But Amy Winehouse's reported diagnosis is a reminder of the damage drugs or cigarettes can do to lungs, they say
MONDAY, June 23 (HealthDay News) -- The shocking revelation by her father that 24-year-old British singer-songwriter Amy Winehouse may have a mild form of emphysema leaves experts with more questions than answers.
It's possible that Winehouse, in addition to her well-publicized use of drugs and cigarettes, has a congenital condition that contributed to her current crisis, one lung doctor said.
"If you see emphysema in a young person, you have to think of that," said Dr. Len Horovitz, a pulmonary specialist with Lenox Hill Hospital in New York City.

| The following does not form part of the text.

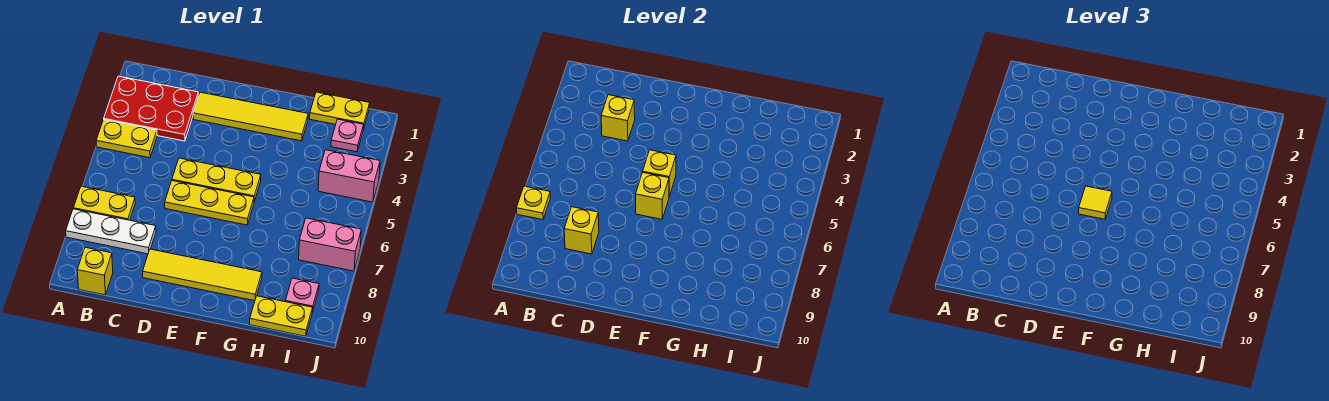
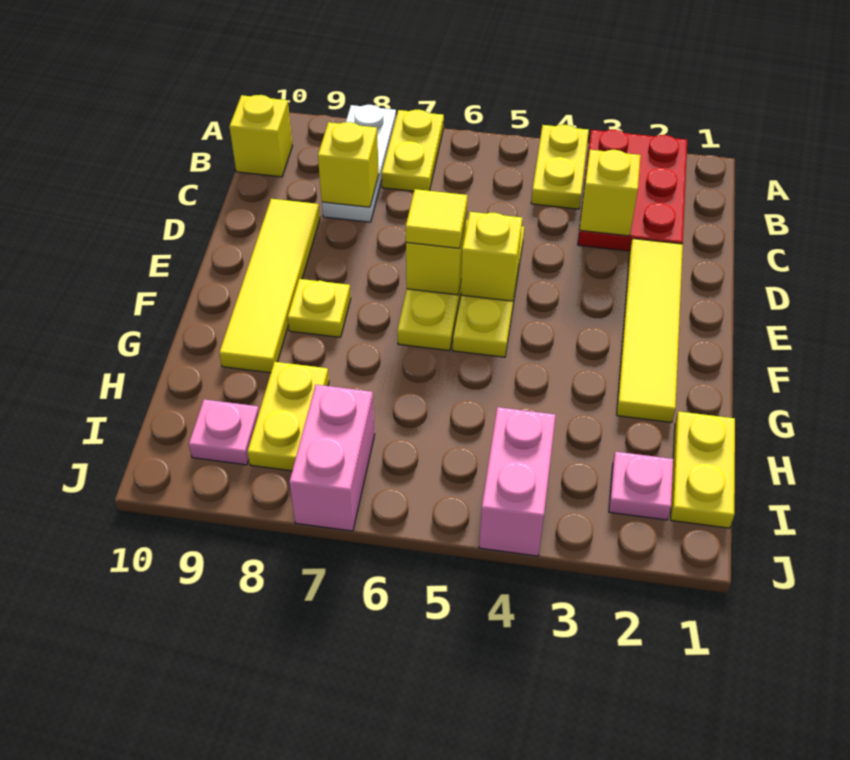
yellow plate A7 level 2 -> yellow plate F8 level 1
yellow plate H10:I10 level 1 -> yellow plate H8:I8 level 1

Dr. Norman Edelman, chief medical officer of the American Lung Association, added, "Generally, we don't really see emphysema until a person is in their 40s, but in a small number of people it could occur much earlier, especially in someone who smoked a long time."
"There's also the possibility -- not a probability -- that she's got a genetic variation. Five percent of people with emphysema have a genetic predisposition," Edelman said.
According to the Associated Press, Winehouse apparently collapsed at her north London home last Monday and was admitted into a London hospital, where she has been all week.
Winehouse's father, Mitch Winehouse, told the London Sunday Mirror that his daughter was told she would have to wear an oxygen mask unless she stops smoking drugs and cigarettes.
However, he has since modified that statement. According to MTV News, Mitch Winehouse told BBC 1 Radio on Monday that his daughter fainted at her home on June 16 and has been diagnosed with what he called "a small amount of emphysema." The soul singer's lungs do show a small amount of scarring, but her illness has not progressed "too far," her father said.